● Task instructions: Your answer must be the full listing, reproduced exactly, minus any pictures.

● Data under study:
# # # # # # #
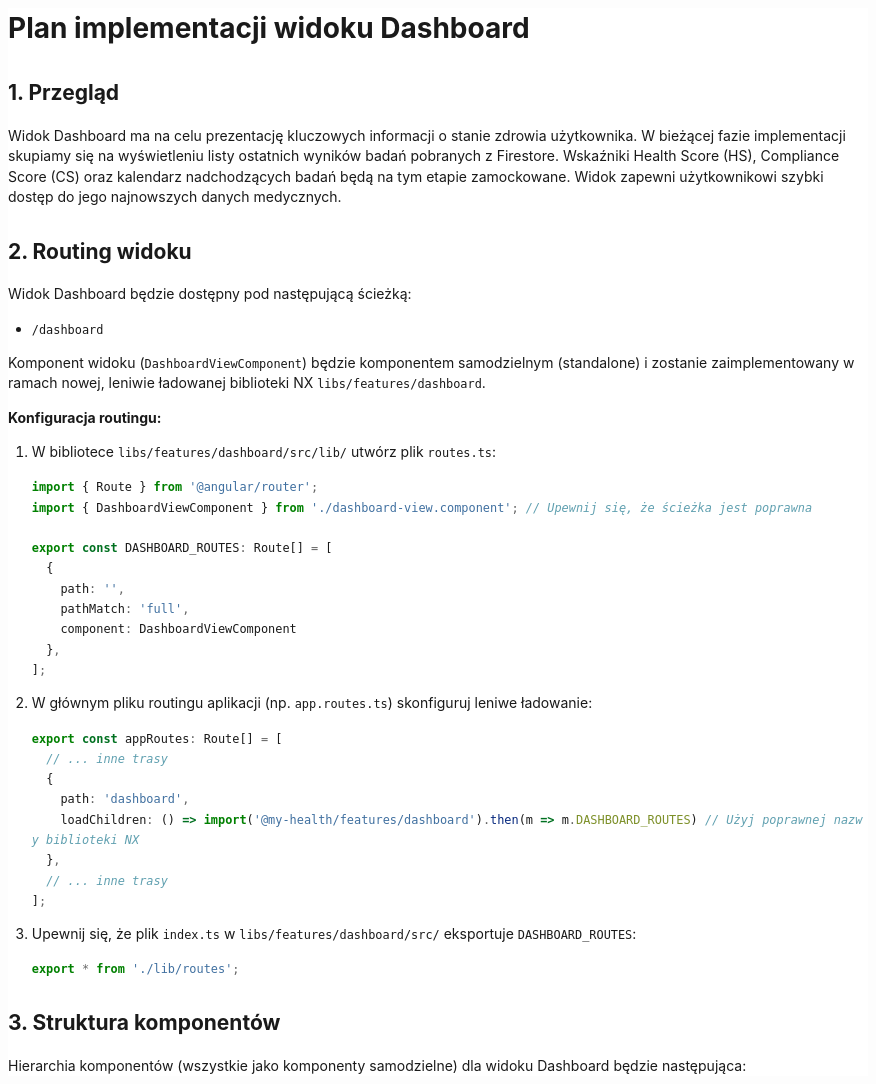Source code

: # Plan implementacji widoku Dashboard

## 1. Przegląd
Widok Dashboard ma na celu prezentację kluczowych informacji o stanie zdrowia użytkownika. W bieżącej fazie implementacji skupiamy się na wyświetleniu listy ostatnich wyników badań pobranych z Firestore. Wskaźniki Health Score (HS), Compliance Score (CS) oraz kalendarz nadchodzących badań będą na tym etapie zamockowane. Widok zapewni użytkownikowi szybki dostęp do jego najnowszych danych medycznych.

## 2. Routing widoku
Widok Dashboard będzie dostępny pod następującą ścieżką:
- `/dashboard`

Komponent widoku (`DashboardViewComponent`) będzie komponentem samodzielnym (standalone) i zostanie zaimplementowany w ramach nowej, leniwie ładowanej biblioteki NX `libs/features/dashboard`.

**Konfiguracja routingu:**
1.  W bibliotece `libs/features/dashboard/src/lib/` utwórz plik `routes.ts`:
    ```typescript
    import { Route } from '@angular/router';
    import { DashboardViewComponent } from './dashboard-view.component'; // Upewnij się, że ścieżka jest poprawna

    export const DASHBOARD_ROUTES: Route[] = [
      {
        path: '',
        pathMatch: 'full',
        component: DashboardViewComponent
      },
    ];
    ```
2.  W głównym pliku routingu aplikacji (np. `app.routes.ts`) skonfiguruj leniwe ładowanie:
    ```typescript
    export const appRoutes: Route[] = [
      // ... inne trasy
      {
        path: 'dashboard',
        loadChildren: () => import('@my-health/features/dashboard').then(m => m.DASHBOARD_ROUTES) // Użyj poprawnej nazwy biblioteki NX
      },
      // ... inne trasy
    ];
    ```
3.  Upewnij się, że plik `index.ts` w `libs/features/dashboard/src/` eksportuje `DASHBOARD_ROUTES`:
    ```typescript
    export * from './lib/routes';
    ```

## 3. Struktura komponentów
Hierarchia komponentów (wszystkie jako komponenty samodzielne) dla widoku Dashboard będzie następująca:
# # # # # # #
● Solution to this exercise:
Source code

: # Plan implementacji widoku Dashboard

## 1. Przegląd
Widok Dashboard ma na celu prezentację kluczowych informacji o stanie zdrowia użytkownika. W bieżącej fazie implementacji skupiamy się na wyświetleniu listy ostatnich wyników badań pobranych z Firestore. Wskaźniki Health Score (HS), Compliance Score (CS) oraz kalendarz nadchodzących badań będą na tym etapie zamockowane. Widok zapewni użytkownikowi szybki dostęp do jego najnowszych danych medycznych.

## 2. Routing widoku
Widok Dashboard będzie dostępny pod następującą ścieżką:
- `/dashboard`

Komponent widoku (`DashboardViewComponent`) będzie komponentem samodzielnym (standalone) i zostanie zaimplementowany w ramach nowej, leniwie ładowanej biblioteki NX `libs/features/dashboard`.

**Konfiguracja routingu:**
1.  W bibliotece `libs/features/dashboard/src/lib/` utwórz plik `routes.ts`:
    ```typescript
    import { Route } from '@angular/router';
    import { DashboardViewComponent } from './dashboard-view.component'; // Upewnij się, że ścieżka jest poprawna

    export const DASHBOARD_ROUTES: Route[] = [
      {
        path: '',
        pathMatch: 'full',
        component: DashboardViewComponent
      },
    ];
    ```
2.  W głównym pliku routingu aplikacji (np. `app.routes.ts`) skonfiguruj leniwe ładowanie:
    ```typescript
    export const appRoutes: Route[] = [
      // ... inne trasy
      {
        path: 'dashboard',
        loadChildren: () => import('@my-health/features/dashboard').then(m => m.DASHBOARD_ROUTES) // Użyj poprawnej nazwy biblioteki NX
      },
      // ... inne trasy
    ];
    ```
3.  Upewnij się, że plik `index.ts` w `libs/features/dashboard/src/` eksportuje `DASHBOARD_ROUTES`:
    ```typescript
    export * from './lib/routes';
    ```

## 3. Struktura komponentów
Hierarchia komponentów (wszystkie jako komponenty samodzielne) dla widoku Dashboard będzie następująca:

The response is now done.